Cluster mode does not rewrite user migration SQL.

This is important:

PyClickHouseMigrator executes your migration SQL exactly as written.

If your ClickHouse DDL must run on all cluster hosts, include ON CLUSTER in the migration yourself.

Example:

-- migrator:up
-- @stmt
CREATE TABLE IF NOT EXISTS events ON CLUSTER my_cluster
(
    id UInt64,
    created_at DateTime,
    event_name String
)
ENGINE = ReplicatedMergeTree('/clickhouse/tables/{uuid}/{shard}', '{replica}')
ORDER BY (created_at, id)

-- migrator:down
-- @stmt
DROP TABLE IF EXISTS events ON CLUSTER my_cluster

Use one migration runner process per deployment.

Good examples:

  • one CI/CD migration job;
  • one Kubernetes Job;
  • one deployment step that runs before application rollout.

Avoid starting migration commands independently on several application pods.

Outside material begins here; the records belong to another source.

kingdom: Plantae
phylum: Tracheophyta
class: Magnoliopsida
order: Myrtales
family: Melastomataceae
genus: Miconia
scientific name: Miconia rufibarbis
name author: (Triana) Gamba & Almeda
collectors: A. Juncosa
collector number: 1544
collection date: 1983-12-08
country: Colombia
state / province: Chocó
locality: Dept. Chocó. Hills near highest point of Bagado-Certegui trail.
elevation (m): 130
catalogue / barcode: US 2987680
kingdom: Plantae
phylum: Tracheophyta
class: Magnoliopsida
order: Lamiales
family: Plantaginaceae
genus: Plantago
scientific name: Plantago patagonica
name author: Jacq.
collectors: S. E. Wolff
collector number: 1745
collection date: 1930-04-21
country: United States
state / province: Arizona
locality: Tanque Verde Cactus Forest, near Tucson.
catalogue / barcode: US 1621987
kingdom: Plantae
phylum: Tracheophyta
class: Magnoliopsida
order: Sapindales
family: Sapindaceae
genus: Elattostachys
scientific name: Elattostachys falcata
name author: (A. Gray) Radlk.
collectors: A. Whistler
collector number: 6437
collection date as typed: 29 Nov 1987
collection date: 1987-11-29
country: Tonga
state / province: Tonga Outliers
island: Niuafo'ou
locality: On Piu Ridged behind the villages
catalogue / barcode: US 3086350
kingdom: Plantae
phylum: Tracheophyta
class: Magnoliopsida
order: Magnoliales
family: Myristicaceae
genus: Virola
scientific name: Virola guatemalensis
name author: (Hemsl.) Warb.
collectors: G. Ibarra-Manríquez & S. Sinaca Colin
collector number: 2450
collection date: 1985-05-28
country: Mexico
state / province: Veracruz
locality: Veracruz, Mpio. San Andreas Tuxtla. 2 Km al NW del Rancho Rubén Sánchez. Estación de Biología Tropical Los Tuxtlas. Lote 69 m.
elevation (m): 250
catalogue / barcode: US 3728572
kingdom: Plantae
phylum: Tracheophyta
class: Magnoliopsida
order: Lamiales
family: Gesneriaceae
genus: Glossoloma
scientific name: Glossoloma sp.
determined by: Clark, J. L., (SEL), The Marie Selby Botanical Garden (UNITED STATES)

The advisory lock protects common concurrency mistakes, but a single migration runner is still the cleanest operational model.

Cluster name validation

Cluster names must look like SQL identifiers:

[a-zA-Z_][a-zA-Z0-9_]*

Examples:

my_cluster
prod_ch_cluster
cluster1

Invalid examples:

prod-cluster
prod.cluster
cluster name

Common mistake

This migration creates a table only on the current server:

-- migrator:up
-- @stmt
CREATE TABLE IF NOT EXISTS events
(
    id UInt64
)
ENGINE = MergeTree
ORDER BY id

This migration asks ClickHouse to create the table across the cluster:

-- migrator:up
-- @stmt
CREATE TABLE IF NOT EXISTS events ON CLUSTER my_cluster
(
    id UInt64
)
ENGINE = ReplicatedMergeTree('/clickhouse/tables/{uuid}/{shard}', '{replica}')
ORDER BY id

PyClickHouseMigrator does not decide which one is right for your schema. It only executes the SQL you wrote and tracks migration state.